My neighborhood, however, could give one pause.  South of South Williamsburg Brooklyn abutting Bed Stuy.  

November 8th the Satmar sect of Hasidic Judaism held a 7,000 person wedding nearby, shoulder-to-shoulder, maskless.  

Elsewhere in Williamsburg/Bushwick ravers pray tell have been raving, although 200-500 people is not 7,000, and from the pics some of them are really making masking cute.  

The Hassidim's COVID prevention abstinence has been strong and consistent since mid-March.  Their anti-masking has been largely non-confrontational (and totally unchecked by NYC).  Earlier that week I looked at the NYC cluster map and it was yellow near me.  (I would have thought at least orange.) The red zone in Brooklyn is south and west.  That is the Ocean Parkway Cluster. 

C G with B arrived first.  

We hugged the way we hug now before removing masks - brief, arms up to our shoulders akimbo with heads strenuously in opposite directions with a light back pat and done.

I waved at B.

D: (to B) I'm not going to mask indoors today.  I'm not saying that as an anti-masker.  I want you to know that you don't have to wear your mask to make me feel comfortable or safe.

B: Thank you for saying that.  I'm going to wear mine for a bit.

It sounded to me like "I need a minute and probably a glass of wine."  

G: It's fine.  We're fine.

C: My mom is an epidemiologist and she says we're fine.

D: I called my mom this morning.  She said to "be safe today."  Be safe how?  By doing what?     

We scattered ourselves at a consistent distance from each other instead of glomming around the kitchen island.  

Person-to-person spatial distancing feels instinctive now; how we adjust and shift when someone moves to maintain the gaps between us.

We chatted while laying out many platters and pans of foods.  

A arrived.
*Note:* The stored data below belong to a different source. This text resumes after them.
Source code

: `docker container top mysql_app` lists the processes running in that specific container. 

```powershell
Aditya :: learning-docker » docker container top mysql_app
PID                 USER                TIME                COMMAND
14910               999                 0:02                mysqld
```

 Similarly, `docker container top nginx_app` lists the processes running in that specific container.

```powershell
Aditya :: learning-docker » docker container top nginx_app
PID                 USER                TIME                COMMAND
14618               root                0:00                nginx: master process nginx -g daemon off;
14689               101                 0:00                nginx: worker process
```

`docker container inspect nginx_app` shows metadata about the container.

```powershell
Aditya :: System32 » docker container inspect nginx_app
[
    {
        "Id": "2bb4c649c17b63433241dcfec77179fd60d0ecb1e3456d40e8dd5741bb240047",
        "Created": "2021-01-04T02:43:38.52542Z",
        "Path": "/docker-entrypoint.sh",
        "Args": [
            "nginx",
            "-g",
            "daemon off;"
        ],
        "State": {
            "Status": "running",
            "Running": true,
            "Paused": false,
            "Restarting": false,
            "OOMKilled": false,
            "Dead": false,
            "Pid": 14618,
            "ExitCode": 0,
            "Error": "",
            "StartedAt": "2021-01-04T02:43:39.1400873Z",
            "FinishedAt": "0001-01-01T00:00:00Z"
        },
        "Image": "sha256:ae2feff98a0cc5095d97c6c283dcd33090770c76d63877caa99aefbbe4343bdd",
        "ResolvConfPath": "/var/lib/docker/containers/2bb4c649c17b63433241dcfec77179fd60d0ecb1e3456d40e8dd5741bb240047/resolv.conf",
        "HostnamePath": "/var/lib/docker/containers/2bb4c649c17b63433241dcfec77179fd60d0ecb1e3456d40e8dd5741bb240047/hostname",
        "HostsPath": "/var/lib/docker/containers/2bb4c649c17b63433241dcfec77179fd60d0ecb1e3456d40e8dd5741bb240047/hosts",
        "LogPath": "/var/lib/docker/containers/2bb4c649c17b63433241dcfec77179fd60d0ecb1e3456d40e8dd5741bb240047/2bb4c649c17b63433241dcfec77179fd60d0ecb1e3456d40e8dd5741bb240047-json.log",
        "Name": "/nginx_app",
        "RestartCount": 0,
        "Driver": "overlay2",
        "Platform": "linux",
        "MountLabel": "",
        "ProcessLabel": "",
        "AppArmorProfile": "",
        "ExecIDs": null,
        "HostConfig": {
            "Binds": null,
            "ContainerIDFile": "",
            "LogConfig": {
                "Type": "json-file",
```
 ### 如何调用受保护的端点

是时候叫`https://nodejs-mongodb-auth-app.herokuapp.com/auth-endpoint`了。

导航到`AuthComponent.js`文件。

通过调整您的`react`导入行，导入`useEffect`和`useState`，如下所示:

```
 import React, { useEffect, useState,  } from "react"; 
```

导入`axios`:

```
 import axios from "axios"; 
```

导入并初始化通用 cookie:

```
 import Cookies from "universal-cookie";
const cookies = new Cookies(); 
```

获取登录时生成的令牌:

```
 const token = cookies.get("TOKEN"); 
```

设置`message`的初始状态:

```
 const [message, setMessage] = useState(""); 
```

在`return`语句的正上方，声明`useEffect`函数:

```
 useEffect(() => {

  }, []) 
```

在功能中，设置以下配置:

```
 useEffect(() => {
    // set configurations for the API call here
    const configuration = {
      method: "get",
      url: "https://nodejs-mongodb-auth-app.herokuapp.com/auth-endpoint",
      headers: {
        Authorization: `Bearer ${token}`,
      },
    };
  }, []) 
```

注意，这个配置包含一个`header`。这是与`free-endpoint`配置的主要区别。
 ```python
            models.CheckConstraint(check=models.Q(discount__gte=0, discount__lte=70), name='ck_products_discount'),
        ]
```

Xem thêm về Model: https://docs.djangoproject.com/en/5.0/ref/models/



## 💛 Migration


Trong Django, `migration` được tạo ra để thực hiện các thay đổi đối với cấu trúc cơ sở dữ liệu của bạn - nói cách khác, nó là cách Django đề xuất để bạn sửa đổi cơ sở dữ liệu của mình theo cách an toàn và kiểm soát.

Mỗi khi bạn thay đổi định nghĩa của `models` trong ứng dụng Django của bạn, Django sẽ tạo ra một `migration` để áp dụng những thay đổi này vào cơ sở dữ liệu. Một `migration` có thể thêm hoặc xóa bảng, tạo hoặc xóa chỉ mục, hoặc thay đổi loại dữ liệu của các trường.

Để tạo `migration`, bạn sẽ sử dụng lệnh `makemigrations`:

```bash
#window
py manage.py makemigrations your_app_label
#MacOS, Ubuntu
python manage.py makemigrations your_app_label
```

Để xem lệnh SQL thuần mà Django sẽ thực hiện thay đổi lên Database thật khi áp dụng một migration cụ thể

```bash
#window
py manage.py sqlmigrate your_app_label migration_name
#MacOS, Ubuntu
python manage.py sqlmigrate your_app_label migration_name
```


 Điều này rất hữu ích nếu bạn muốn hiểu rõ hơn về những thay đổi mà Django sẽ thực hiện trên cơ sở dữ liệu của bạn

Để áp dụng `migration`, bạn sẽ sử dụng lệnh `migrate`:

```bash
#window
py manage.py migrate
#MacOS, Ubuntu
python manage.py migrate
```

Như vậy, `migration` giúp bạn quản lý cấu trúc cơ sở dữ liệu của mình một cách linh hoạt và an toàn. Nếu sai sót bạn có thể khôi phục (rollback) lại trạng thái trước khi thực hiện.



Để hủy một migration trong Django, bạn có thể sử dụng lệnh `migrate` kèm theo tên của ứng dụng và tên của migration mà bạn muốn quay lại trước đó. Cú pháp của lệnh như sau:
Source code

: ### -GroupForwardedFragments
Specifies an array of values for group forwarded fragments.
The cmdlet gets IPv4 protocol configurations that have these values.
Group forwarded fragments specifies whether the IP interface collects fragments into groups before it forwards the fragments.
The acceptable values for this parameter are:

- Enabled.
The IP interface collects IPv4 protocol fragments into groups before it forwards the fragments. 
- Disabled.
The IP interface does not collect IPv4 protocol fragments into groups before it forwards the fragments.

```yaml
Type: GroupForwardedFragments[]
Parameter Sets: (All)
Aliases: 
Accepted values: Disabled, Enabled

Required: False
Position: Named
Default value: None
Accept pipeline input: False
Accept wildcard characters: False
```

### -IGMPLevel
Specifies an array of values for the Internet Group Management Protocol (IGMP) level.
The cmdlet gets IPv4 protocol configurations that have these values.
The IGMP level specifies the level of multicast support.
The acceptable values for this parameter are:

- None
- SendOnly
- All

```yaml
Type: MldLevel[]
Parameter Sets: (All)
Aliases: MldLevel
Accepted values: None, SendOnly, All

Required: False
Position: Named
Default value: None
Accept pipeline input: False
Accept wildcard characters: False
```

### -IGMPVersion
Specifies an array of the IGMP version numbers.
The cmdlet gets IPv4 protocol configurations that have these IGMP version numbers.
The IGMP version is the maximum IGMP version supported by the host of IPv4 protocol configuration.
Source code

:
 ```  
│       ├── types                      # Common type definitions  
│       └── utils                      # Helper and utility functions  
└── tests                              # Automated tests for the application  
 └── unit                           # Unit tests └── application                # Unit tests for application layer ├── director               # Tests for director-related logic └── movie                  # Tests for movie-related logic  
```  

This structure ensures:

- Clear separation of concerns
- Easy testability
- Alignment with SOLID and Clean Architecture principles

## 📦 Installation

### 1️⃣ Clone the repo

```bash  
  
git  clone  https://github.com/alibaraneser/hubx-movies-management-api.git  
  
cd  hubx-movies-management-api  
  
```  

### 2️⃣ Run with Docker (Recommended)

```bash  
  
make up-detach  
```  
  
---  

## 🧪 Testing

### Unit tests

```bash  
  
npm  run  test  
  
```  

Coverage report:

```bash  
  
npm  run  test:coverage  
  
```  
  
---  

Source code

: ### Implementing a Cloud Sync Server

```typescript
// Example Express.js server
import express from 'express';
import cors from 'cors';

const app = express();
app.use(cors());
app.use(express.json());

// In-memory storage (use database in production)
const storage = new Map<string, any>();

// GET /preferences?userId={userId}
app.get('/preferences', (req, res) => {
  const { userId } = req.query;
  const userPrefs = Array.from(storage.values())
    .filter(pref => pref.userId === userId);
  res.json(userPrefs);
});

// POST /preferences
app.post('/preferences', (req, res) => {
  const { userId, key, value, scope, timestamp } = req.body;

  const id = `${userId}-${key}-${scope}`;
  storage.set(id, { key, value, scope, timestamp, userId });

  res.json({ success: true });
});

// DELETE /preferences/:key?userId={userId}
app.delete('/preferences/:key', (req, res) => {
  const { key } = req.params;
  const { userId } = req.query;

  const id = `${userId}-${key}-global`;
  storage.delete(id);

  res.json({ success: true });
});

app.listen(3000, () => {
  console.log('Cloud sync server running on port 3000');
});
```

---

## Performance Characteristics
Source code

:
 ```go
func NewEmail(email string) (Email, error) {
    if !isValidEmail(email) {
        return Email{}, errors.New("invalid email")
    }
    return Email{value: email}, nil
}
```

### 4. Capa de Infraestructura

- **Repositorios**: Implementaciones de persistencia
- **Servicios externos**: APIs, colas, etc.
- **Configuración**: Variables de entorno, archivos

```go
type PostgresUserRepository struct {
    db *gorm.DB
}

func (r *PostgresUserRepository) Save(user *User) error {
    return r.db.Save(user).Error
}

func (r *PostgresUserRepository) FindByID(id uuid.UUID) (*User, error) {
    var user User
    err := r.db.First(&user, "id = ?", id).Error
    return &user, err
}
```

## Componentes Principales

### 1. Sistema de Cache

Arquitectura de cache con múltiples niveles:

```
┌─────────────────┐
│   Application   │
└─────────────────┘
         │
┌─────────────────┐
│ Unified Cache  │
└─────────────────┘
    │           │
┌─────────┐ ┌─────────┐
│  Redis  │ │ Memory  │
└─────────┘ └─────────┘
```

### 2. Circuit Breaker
I gave him a quick pandemic hug after he washed his hands.  He jazz handed waved at everyone else.  It used to be that the /difference between saying hello to a friend, acquaintance, or new friend was the distance between kisses on the check and air kisses.    

We ate a bit of this and that (what we want, when we want!) but even on Slothgiving the eating doesn't ever really get serious till the Turkey came out of the oven.

We scattered onto bean bags and an armchair and a sofa with the middle seat vacant.  

We watched Dolly Parton's Christmas in Square which was nonsensical bonkers.  Perfect.  Next up was the Kristen Stewart starring lesbian Christmas rom com Happiest Season.  Between the wine and the tryptophan and...the movies melted into one another.  I can't recall how either movie ended and neither made sense.

I fell asleep on a bean bag.  Woke up to G and C and B washing dishes and packing up and heading out.  They masked up.  

I slept more while A watched Bombshell
I had already seen it. 
Just last year.  
In. a. movie. theater!

A left.

I masked up and walked my dog named H.

Anxiety never really left the room during our 2020 Slothsgiving. Our uneasiness did get fuzzy and took a few naps.

We weren't 20 people traveling and gathering.  We also weren't alone. We weren't a dedicated bubble. 

This is not a defense or rationalization.  Or is it?